Renewable projects will continue to attract financing

14 April 2015

Gulf solar plants maintain investor interest despite low oil prices

  • Middle East governments encouraging solar sector
  • Funding could come from bank loans or capital markets
  • Energy reforms make sector more attractive

Renewable projects in the Middle East will remain appealing to banks and investors despite the current low oil price, according to a new report from rating agency Standard & Poor’s (S&P).

“We don’t think that the bankability of these renewable projects will be impacted… in fact, there is a more of a push towards renewables here,” Karim Nassif, credit analyst at the ratings agency, told reporters on 13 April, outlining the findings of a global report on the impact of oil prices on project finance.

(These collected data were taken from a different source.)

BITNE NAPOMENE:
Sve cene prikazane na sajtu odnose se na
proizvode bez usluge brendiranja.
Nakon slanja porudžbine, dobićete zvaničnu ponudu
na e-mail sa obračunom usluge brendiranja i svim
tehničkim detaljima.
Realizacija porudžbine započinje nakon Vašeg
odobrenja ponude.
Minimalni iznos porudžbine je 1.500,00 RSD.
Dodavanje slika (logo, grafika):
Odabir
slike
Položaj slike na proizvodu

“This region has really taken the bull by the horns in the last year or so,” he added.

With oil prices hovering around $55 a barrel, conventional power projects fuelled by fossil fuels would typically be the more cost-effective projects to develop.

But the region’s governments are pushing forward with plans for renewable projects in an effort to maintain the diversification of their economies away from the hydrocarbons sector.

Dubai’s Supreme Energy Council is aiming to ensure that renewable energy sources generate 7 per cent the emirate’s energy needs by 2020.

The Dubai Electricity & Water Authority (Dewa) is also developing its Mohammed bin Rashid al-Maktoum solar park in Dubai. A consortium led by Saudi Arabia’s Acwa Power is leading the second phase of the development and is raising approximately $300m in bank debt.

Dewa has also launched Shams Dubai this year, a public-private partnership (PPP) aimed at encouraging the development of commercial and residential solar power projects.

Egypt is planning to develop 4,300MW of solar plants and could require project finance to support its efforts. It launched an attractively priced feed-in tariff scheme last year to boost investments in the solar power sector.

According to the S&P report, the independent water and power project (IWPP) financing model used to develop and fund conventional power plants in the region could be “replicated relatively easily” to support renewable energy project financings.

Efforts by several Middle East and North African (Mena) countries to revise their subsidy schemes in light of low oil prices is also likely to help attract investors to the renewable and conventional power sector, S&P’s report said.  

It also noted that low oil prices could encourage more transport-related projects to seek project financing both in the Middle East and globally. Low fuel prices are likely to encourage more travel by air, road and rail, meaning that the potential revenue streams from transport projects could become more attractive, according to the report.

Yet, bank appetite to lend to projects in the region could be affected by lower liquidity levels, Nassif said.

“Banks are feeling the pinch in terms of liquidity,” he said, adding that the cost of loans for borrowers could rise.

Capital market fund-raising could be an alternative for the region’s project developers.